_The problem:_
Transcribe the records that follow. Keep every word exactly, and drop the pictures.
##############################
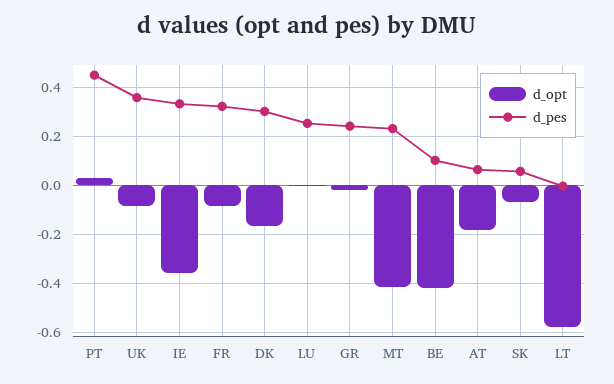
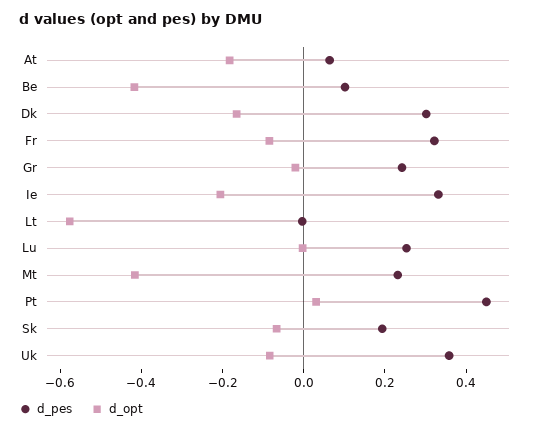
  {
    "d_opt": {
      "PT": 0.025,
      "UK": -0.075,
-     "IE": -0.35,
+     "IE": -0.2,
      "FR": -0.075,
      "DK": -0.175,
      "LU": 0,
      "GR": -0.025,
      "MT": -0.425,
      "BE": -0.425,
      "AT": -0.175,
      "SK": -0.075,
      "LT": -0.575
    },
    "d_pes": {
      "PT": 0.45,
      "UK": 0.35,
      "IE": 0.325,
      "FR": 0.325,
      "DK": 0.3,
      "LU": 0.25,
      "GR": 0.25,
      "MT": 0.225,
      "BE": 0.1,
      "AT": 0.075,
-     "SK": 0.05,
+     "SK": 0.2,
      "LT": 0
    }
  }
##############################
_Exercise solution:_
  {
    "d_opt": {
      "PT": 0.025,
      "UK": -0.075,
-     "IE": -0.35,
+     "IE": -0.2,
      "FR": -0.075,
      "DK": -0.175,
      "LU": 0,
      "GR": -0.025,
      "MT": -0.425,
      "BE": -0.425,
      "AT": -0.175,
      "SK": -0.075,
      "LT": -0.575
    },
    "d_pes": {
      "PT": 0.45,
      "UK": 0.35,
      "IE": 0.325,
      "FR": 0.325,
      "DK": 0.3,
      "LU": 0.25,
      "GR": 0.25,
      "MT": 0.225,
      "BE": 0.1,
      "AT": 0.075,
-     "SK": 0.05,
+     "SK": 0.2,
      "LT": 0
    }
  }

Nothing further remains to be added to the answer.